• **What the task requires**: The line containing "Esistono diverse modalità" marks the end; write out exactly every line from the start of the data up to and including it, without the pictures.
** Opening Source material block **
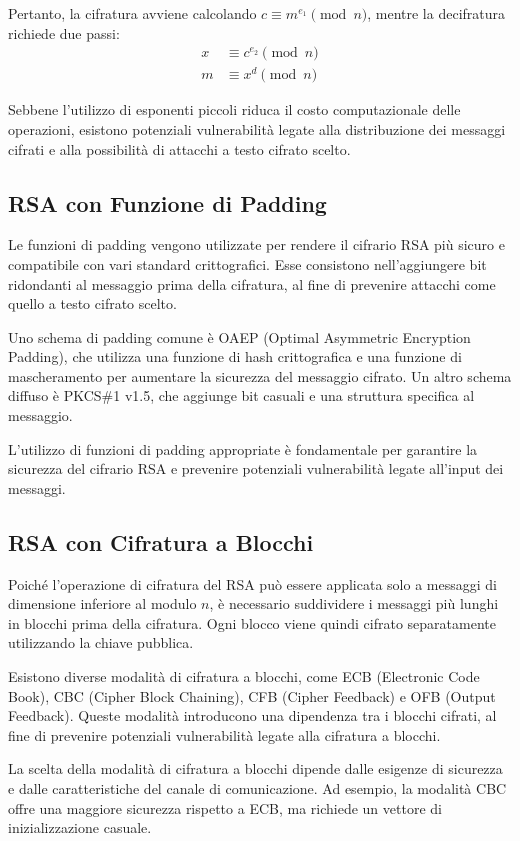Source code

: \documentclass[a4paper,12pt]{report}
\begin{document}
Pertanto, la cifratura avviene calcolando $c \equiv m^{e_1} \pmod{n}$, mentre la decifratura richiede due passi:
\begin{align*}
x &\equiv c^{e_2} \pmod{n} \\
m &\equiv x^d \pmod{n}
\end{align*}

Sebbene l'utilizzo di esponenti piccoli riduca il costo computazionale delle operazioni, esistono potenziali vulnerabilità legate alla distribuzione dei messaggi cifrati e alla possibilità di attacchi a testo cifrato scelto.

\subsection{RSA con Funzione di Padding}
Le funzioni di padding vengono utilizzate per rendere il cifrario RSA più sicuro e compatibile con vari standard crittografici. Esse consistono nell'aggiungere bit ridondanti al messaggio prima della cifratura, al fine di prevenire attacchi come quello a testo cifrato scelto.

Uno schema di padding comune è OAEP (Optimal Asymmetric Encryption Padding), che utilizza una funzione di hash crittografica e una funzione di mascheramento per aumentare la sicurezza del messaggio cifrato. Un altro schema diffuso è PKCS\#1 v1.5, che aggiunge bit casuali e una struttura specifica al messaggio.

L'utilizzo di funzioni di padding appropriate è fondamentale per garantire la sicurezza del cifrario RSA e prevenire potenziali vulnerabilità legate all'input dei messaggi.

\subsection{RSA con Cifratura a Blocchi}
Poiché l'operazione di cifratura del RSA può essere applicata solo a messaggi di dimensione inferiore al modulo $n$, è necessario suddividere i messaggi più lunghi in blocchi prima della cifratura. Ogni blocco viene quindi cifrato separatamente utilizzando la chiave pubblica.

Esistono diverse modalità di cifratura a blocchi, come ECB (Electronic Code Book), CBC (Cipher Block Chaining), CFB (Cipher Feedback) e OFB (Output Feedback). Queste modalità introducono una dipendenza tra i blocchi cifrati, al fine di prevenire potenziali vulnerabilità legate alla cifratura a blocchi.

La scelta della modalità di cifratura a blocchi dipende dalle esigenze di sicurezza e dalle caratteristiche del canale di comunicazione. Ad esempio, la modalità CBC offre una maggiore sicurezza rispetto a ECB, ma richiede un vettore di inizializzazione casuale.
\end{document}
** Closing Source material block **
• **Output for this task**:
Source code

: \documentclass[a4paper,12pt]{report}
\begin{document}
Pertanto, la cifratura avviene calcolando $c \equiv m^{e_1} \pmod{n}$, mentre la decifratura richiede due passi:
\begin{align*}
x &\equiv c^{e_2} \pmod{n} \\
m &\equiv x^d \pmod{n}
\end{align*}

Sebbene l'utilizzo di esponenti piccoli riduca il costo computazionale delle operazioni, esistono potenziali vulnerabilità legate alla distribuzione dei messaggi cifrati e alla possibilità di attacchi a testo cifrato scelto.

\subsection{RSA con Funzione di Padding}
Le funzioni di padding vengono utilizzate per rendere il cifrario RSA più sicuro e compatibile con vari standard crittografici. Esse consistono nell'aggiungere bit ridondanti al messaggio prima della cifratura, al fine di prevenire attacchi come quello a testo cifrato scelto.

Uno schema di padding comune è OAEP (Optimal Asymmetric Encryption Padding), che utilizza una funzione di hash crittografica e una funzione di mascheramento per aumentare la sicurezza del messaggio cifrato. Un altro schema diffuso è PKCS\#1 v1.5, che aggiunge bit casuali e una struttura specifica al messaggio.

L'utilizzo di funzioni di padding appropriate è fondamentale per garantire la sicurezza del cifrario RSA e prevenire potenziali vulnerabilità legate all'input dei messaggi.

\subsection{RSA con Cifratura a Blocchi}
Poiché l'operazione di cifratura del RSA può essere applicata solo a messaggi di dimensione inferiore al modulo $n$, è necessario suddividere i messaggi più lunghi in blocchi prima della cifratura. Ogni blocco viene quindi cifrato separatamente utilizzando la chiave pubblica.

Esistono diverse modalità di cifratura a blocchi, come ECB (Electronic Code Book), CBC (Cipher Block Chaining), CFB (Cipher Feedback) e OFB (Output Feedback). Queste modalità introducono una dipendenza tra i blocchi cifrati, al fine di prevenire potenziali vulnerabilità legate alla cifratura a blocchi.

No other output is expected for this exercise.